FIGURE 1. Case 1, pulmonary lesion. Intraparenchymal neoplasm consisting of glandular component corresponding to lepidic-papillary pulmonary adenocarcinoma, on the left, and of adhered trabecular proliferation of monomorphic epithelioid cells corresponding to atypical carcinoid, on the right; hematoxylin/eosin, 0.5x (A) and 5.5x (C). Immunostaining showing diffuse and strong immunoreactivity for Synaptophysin only in the carcinoid component (on the right, 5.5x; B, D) and immunoreactivity for TTF-1 in both component (5.5x, D).

Targeted NGS analysis on Ion Torrent NGS platform using the Ocav3 panel was performed on DNA and RNA extracted from each microdissected histological components of the primary mixed neoplasm (I1/I2) and in the other two adenocarcinomas located in the inferior (I3) and superior (S1) left pulmonary lobes. Summary of genetic results are shown in Figure 2. Among a total of 161 investigated genes included in the NGS panel, both common and private somatic genes mutations were identified in each entity (Figure 2). The adenocarcinoma I1 and carcinoid I2 components of the mixed neoplasm shared the same mutations in BRAF (p.Gly466Ala), NF1 (p.Pro1359LeufsTer19 and p.Glu1928Ter), STK11 (p.Gly188AlafsTer99), and AKT2 (p.Leu52Ter) genes. Four additional somatic mutations were detected in the DDR2 (p.Arg806Ter), CDK6 (p.Thr107Ser), and SMARCA4 gene (p.Arg1135Gln) were identified in the adenocarcinoma component, whereas no specific mutations were identified in the carcinoid component. A different genetic profile emerged from the molecular analysis of the two additional adenocarcinoma nodules I3 and S1, lacking those somatic mutations identified in the mixed nodules, but shared two somatic missense mutations in the KRAS (p.Gly12Asp) and NOTCH1 (p.Pro498Arg). In addition, the I3 adenocarcinoma showed a specific, somatic mutations in ATM (p.Gln1117Ter), TP53 (p.Gly245Asp), and CDK12 (p.Arg44Trp) genes, whereas the S1 adenocarcinoma showed a specific, somatic, missense mutations in IDH2 gene (p.Arg172Ser).

• Exercise prompt: Extend the passage on the mixed pulmonary neoplasm and its molecular analysis, starting right after its final sentence.

Collected data:
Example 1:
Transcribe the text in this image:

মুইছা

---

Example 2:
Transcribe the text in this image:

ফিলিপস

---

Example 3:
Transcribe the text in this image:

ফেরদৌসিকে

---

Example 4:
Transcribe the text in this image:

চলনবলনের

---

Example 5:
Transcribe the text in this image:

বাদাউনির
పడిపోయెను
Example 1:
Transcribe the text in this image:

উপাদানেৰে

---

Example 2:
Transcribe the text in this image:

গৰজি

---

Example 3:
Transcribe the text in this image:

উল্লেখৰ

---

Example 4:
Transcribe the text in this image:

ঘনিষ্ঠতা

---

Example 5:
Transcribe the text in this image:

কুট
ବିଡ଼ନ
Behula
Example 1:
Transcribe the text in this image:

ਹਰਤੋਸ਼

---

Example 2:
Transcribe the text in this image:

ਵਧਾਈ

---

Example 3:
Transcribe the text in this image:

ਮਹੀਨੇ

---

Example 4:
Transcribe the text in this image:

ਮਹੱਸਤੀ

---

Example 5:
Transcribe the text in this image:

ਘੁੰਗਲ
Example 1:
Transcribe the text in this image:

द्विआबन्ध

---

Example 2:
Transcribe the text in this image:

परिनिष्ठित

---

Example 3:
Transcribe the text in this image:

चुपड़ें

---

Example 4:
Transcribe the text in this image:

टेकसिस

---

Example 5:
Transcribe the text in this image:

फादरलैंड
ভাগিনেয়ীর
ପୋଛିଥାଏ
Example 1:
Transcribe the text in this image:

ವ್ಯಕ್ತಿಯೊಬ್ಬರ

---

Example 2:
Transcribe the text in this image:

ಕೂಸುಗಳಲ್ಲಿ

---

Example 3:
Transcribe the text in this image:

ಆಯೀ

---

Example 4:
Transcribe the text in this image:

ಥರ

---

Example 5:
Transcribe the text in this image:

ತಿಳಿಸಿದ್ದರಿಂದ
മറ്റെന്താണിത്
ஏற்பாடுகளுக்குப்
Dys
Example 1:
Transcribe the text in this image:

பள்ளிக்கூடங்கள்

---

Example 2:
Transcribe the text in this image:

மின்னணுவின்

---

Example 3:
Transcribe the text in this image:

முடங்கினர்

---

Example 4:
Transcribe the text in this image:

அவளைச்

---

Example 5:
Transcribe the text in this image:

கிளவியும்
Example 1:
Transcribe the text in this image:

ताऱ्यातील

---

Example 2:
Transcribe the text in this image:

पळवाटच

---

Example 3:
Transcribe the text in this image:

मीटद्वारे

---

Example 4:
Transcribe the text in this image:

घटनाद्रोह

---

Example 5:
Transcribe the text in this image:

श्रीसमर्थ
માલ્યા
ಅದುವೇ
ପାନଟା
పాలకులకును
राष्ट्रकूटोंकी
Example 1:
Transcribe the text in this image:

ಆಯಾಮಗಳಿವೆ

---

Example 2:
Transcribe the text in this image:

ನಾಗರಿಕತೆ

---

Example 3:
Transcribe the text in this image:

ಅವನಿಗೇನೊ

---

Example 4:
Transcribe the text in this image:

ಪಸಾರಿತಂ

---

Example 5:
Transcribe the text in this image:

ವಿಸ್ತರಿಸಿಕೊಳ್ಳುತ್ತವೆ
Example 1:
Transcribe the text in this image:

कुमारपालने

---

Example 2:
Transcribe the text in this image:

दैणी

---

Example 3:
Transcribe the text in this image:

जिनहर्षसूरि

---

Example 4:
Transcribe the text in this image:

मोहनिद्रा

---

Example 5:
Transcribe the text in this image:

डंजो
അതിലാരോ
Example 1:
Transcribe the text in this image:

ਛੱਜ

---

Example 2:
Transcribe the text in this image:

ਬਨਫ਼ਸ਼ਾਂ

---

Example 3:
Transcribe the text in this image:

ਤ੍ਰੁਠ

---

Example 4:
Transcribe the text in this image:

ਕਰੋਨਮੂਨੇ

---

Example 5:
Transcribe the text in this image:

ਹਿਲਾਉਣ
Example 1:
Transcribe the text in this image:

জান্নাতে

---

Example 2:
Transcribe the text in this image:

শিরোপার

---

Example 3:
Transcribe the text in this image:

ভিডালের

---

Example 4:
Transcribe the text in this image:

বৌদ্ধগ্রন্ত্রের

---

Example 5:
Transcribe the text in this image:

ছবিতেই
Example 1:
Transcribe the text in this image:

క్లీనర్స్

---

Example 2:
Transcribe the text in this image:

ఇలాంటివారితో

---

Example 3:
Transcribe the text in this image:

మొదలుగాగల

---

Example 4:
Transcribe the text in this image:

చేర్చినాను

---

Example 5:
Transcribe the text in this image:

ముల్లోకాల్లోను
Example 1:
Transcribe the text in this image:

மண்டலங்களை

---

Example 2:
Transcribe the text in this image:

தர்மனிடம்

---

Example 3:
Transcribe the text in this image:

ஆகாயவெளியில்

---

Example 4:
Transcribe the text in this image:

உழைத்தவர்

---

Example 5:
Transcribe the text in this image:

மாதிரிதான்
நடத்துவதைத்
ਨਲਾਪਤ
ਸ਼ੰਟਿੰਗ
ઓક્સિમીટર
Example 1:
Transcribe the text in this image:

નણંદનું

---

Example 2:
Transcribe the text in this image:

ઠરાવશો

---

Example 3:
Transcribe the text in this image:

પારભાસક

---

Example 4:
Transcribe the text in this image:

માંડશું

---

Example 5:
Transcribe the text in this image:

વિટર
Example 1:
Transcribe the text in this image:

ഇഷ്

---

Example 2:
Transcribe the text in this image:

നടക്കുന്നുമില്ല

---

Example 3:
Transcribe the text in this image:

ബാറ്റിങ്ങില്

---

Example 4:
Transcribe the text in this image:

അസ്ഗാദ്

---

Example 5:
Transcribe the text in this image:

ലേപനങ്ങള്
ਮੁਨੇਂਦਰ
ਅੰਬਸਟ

• Response box:
FIGURE 2

FIGURE 2. Summary of the genomic findings of Case 1. Genes with mutations identified in each tumor entity of the inferior and superior left lung (I1/I2, I3, and S1) are listed as symbol and aminoacidic changes (% mutant allele fraction). The Venn diagram was used to show the shared mutations (red circle in I1/I2 nodule and green circle in I3 and S1 nodules) and exclusive mutations for each tumor fraction. The different numbers represent the somatic mutations in the corresponding samples, whereas the number in the overlapped regions red (I1/I2) and green (I3 and S1) are ubiquitous somatic mutations shared by the two concurrent tumor components (I1/I2) and by the two isolated adenocarcinoma nodules (I3 and S1) in the same patient. I1/I2, mixedcarcinoid/adenocarcinoma tumor; I3, inferior adenocarcinoma tumor, S1, superior adenocarcinoma tumor. Asterisks (*) indicate the different mutation in the same gene. LL, Left lung; RL, right lung. AC, atypical carcinoid; PA, pulmonary adenocarcinoma.

Since November 2020, considering the ROS1 positivity, the patient started crizotinib, which is still ongoing, reporting a stable disease.

Case Report 2

On October 2016, a 66-year-old woman, never smoker, underwent upper left lung lobectomy and regional lymph adenectomy, for a pulmonary mass discovered on radiological examination for shoulder pain present for a long time.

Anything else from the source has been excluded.